Extern charity forced to axe 47 jobs and end family service 'due to Stormont collapse'
A family support service which helps vulnerable children and their families has been told to close at the end of the month with the loss of 47 jobs - and the man in charge of it has laid the blame on the collapse of the Stormont institutions.
Belfast’s Intensive Family Support Service (IFSS), is operated by Extern, a social justice charity.
It works with families who are known to statutory agencies, and who have a range of long standing, entrenched and complex problems, ranging from self-harm, to addiction to suicide.
Extern chief executive Charlie Mack said a letter was received late on Friday saying £1.8m in funding would not be made available for it to continue on with the service.
He said the service had the support of both the DUP from its leader Arlene Foster, and Sinn Fein's Jennifer McCann and that ministerial advisers made promises the funding would be made available.
"The first casualties of the Northern Ireland Assembly collapse is vulnerable children and their families," he told the BBC Stephen Nolan show.
Mr Mack said that when he told the 47 staff facing the loss of their jobs, their first thought was for the families under their care.
An emotional Mr Mack said he was shocked and devastated at the decision.
"It takes 83p, per day, per child. This is a service which has been transforming the lives of 260 families every year," he said.
"Words fail me. This is a scandal, only 12 days ago we were told it would be morally wrong not to continue with this service. We had asked each of the five departments for £360,000 per year.
"And yet we have £85,000 a year going up in smoke every day on the RHI scheme."
He added: "The most recent departmental resource budgets for the five departments, totalled £9.5bn. This equates to over £25m per day. We are asking for 83 pence per day, per child or family member.
"I have huge concerns about this. Should funding not be found to continue this service, the sad alternative is that Stormont will be casting a very long, and very dark shadow, over the lives of the most disadvantaged children and families in Belfast, for a long time to come.
"As a society, we cannot allow that to happen, and so Extern remains committed to working with departments to ensure the continuation of this vital service.”
Mr Mack said he received a letter from the permanent secretary of the Department of Health. It was asked for a response and referred us to the Health and Social Care Board.
A spokeswoman from the Health and Social Care Board said: “The Health and Social Care Board (HSCB) procured the Belfast Intensive Support Service on behalf of five government departments, Health, Communities, Education, Economy and Justice on a pilot basis for 3 years in 2014.

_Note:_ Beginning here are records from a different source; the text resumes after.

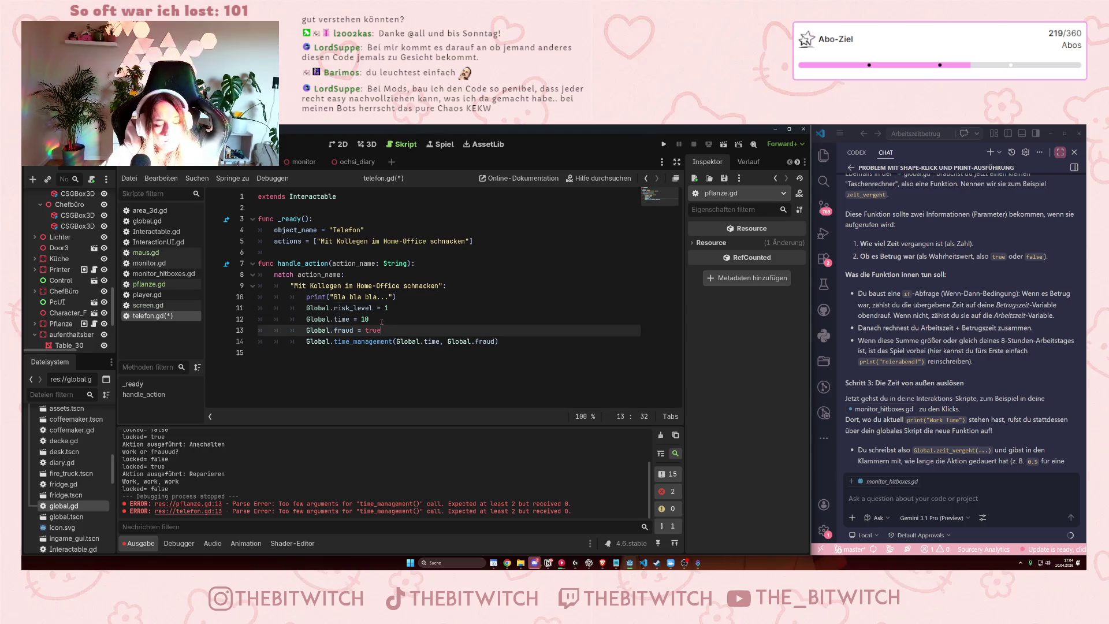
key(ctrl+s)
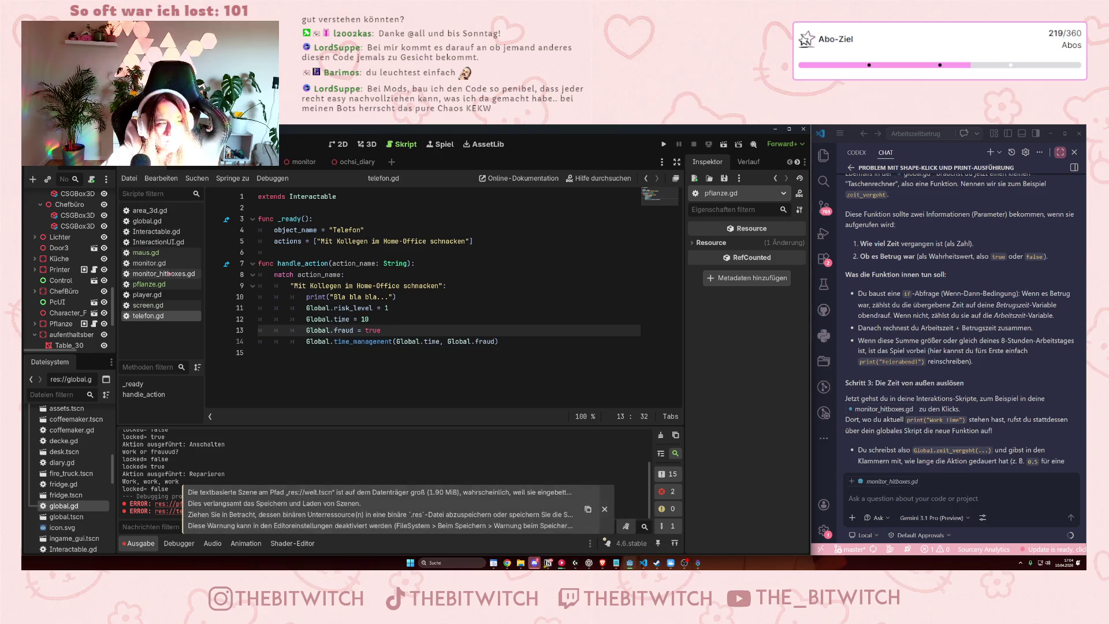
click(151, 221)
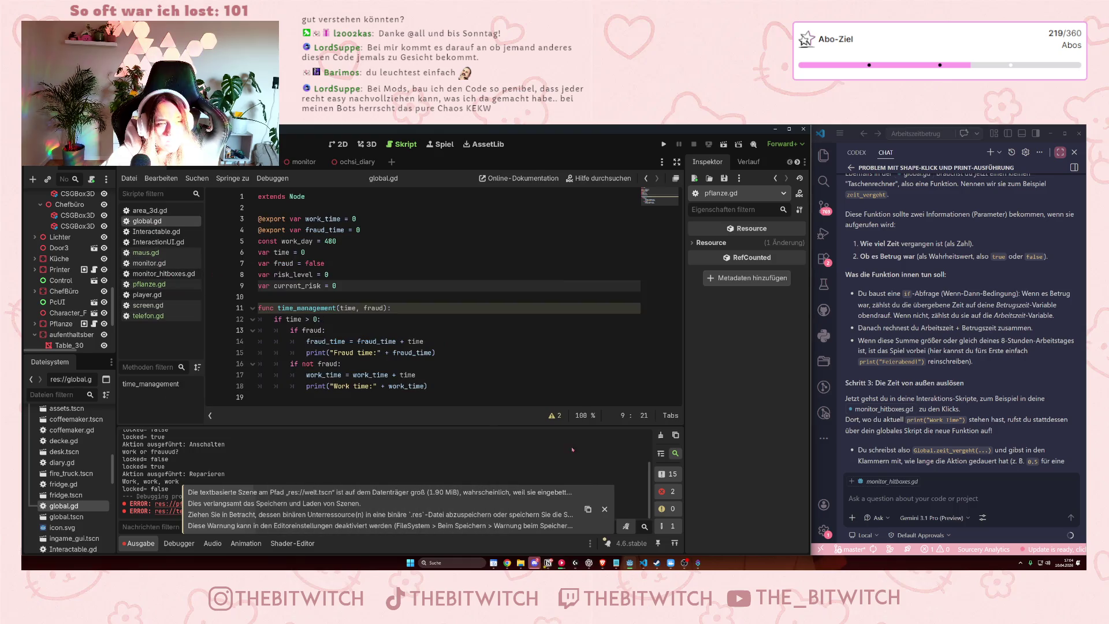
click(434, 349)
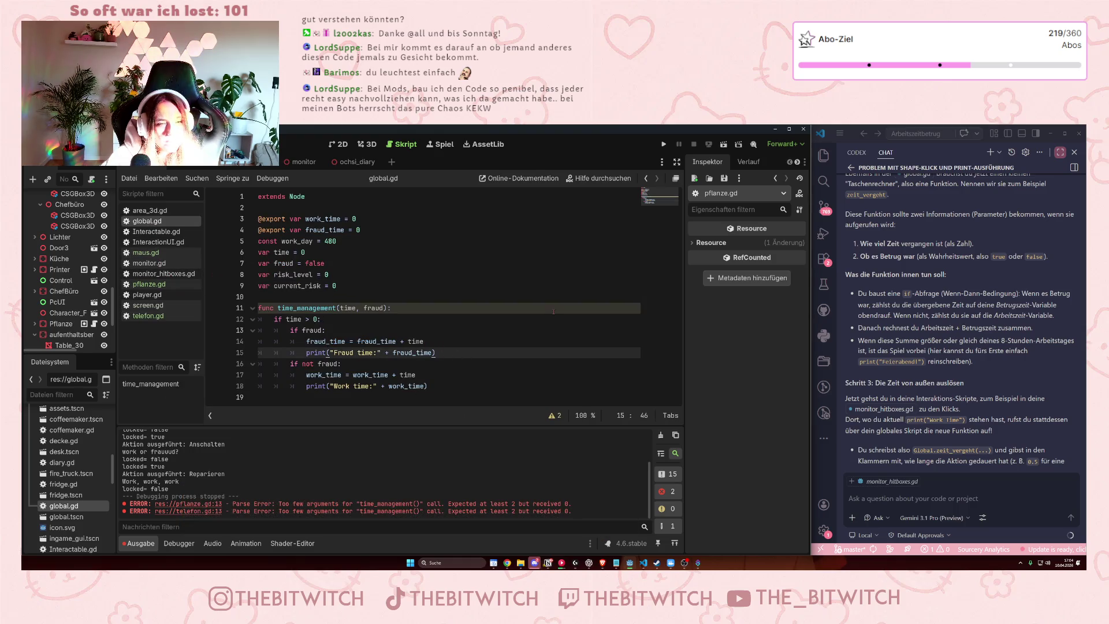
key(Return)
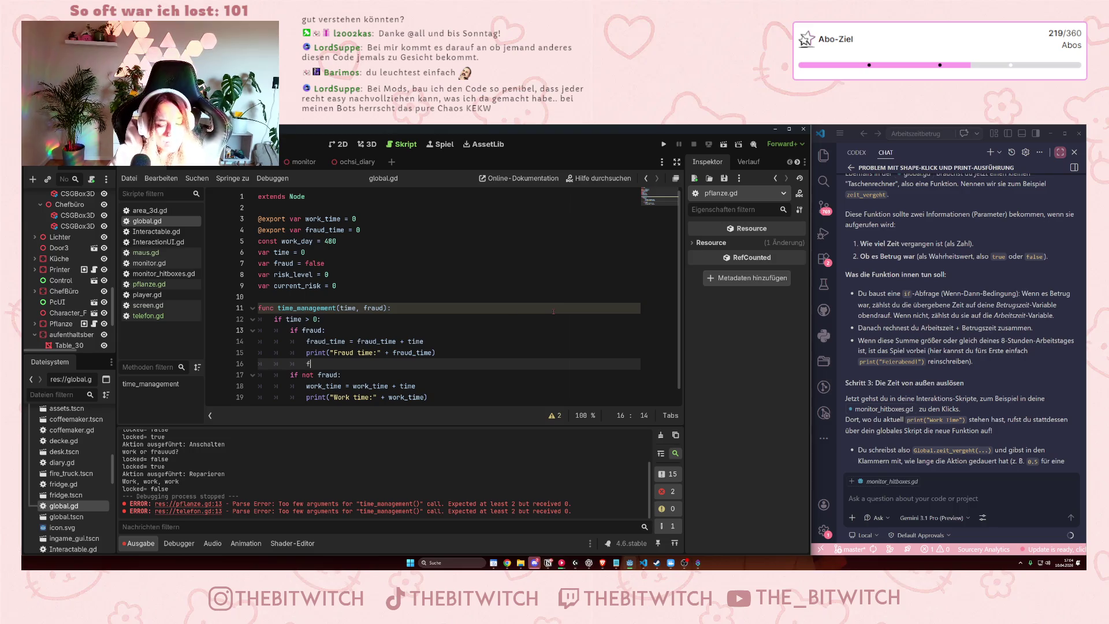
text(fraud)
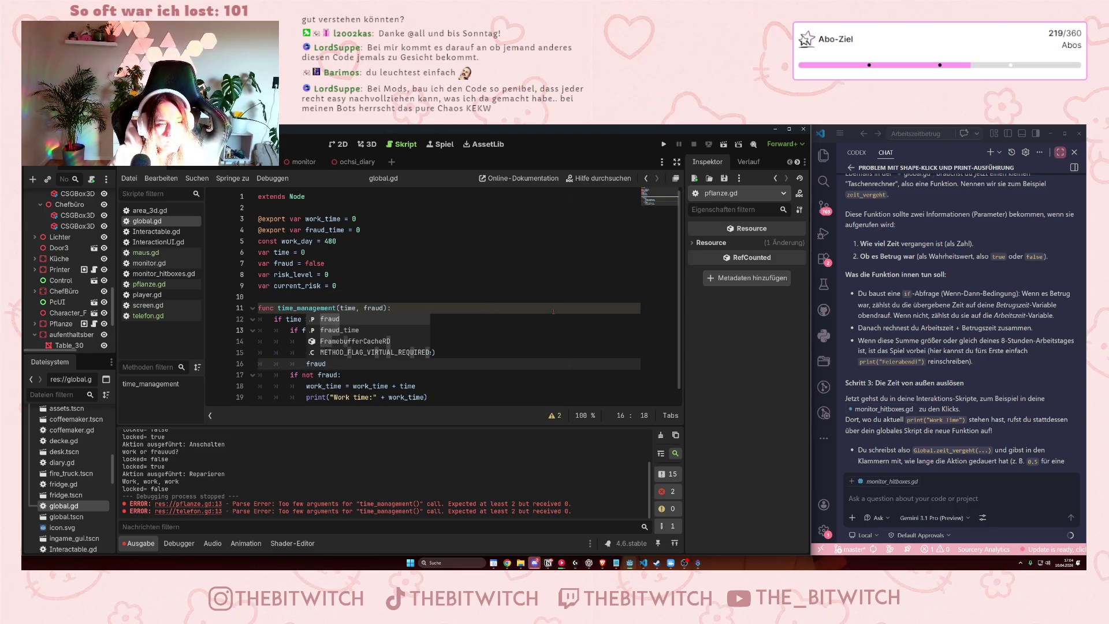
text( = false)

"The contract expires on 31 March 2017. The HSCB has, at no time given any notice of extension of the contract, and has been actively engaged with Extern (the service provider) since January 2017 discussing the conclusion of the pilot.
“The service was comprehensively evaluated to ensure the learning identified can be applied to existing and future services.
“Families involved in the pilot have been engaged with and supported by Social Services throughout the pilot and this will continue. We are working with the Belfast Health and Social Care Trust to ensure minimum disruption and impact to these families as the pilot comes to an end.”
DUP MLA William Humphrey said: “In February I met with Extern alongside my party colleague Frank McCoubrey and heard the concerns about funding first-hand. Had a budget been agreed, or even drafted prior to the collapse of the Assembly many of these problems could have been avoided. However, the key challenge now is to provide certainty for those who require the services provided by Extern.
"I will be working alongside colleagues to seek assurances from the Department for Health as to how they will provide for those impacted by this decision. It would be beneficial if the Department, and the former Health Minister could also share the results of this pilot scheme’s evaluation and what plans had been made for this service prior to the election.
"I remain fully supportive of Extern and its work. My Party Leader also outlined her support to the organisation and we will offer whatever support possible to help Extern and those whom they help.”
Green Party leader Steven Agnew added: "I share the disappointment of Extern CEO Charlie Mack that government funding for the Intensive Family Support Service (IFSS) has been withdrawn.
“This episode illustrates the human cost of the inability of the traditional parties to agree a budget and get on with government.
“This is a devastating outcome for the families who benefited from this service. I’m also angry that Extern staff will lose their jobs as a result of this funding cut.
“The need to agree a budget before the end of the month should be the focus of political discussions.
"If no budget is agreed I am certain that there will be further cuts to service with further job losses also inevitable.
“This is a failure of politics on the part of the traditional parties – there is no budget agreed and at present, parties are posturing instead of doing their job.”
Sinn Fein has also been contacted for a response.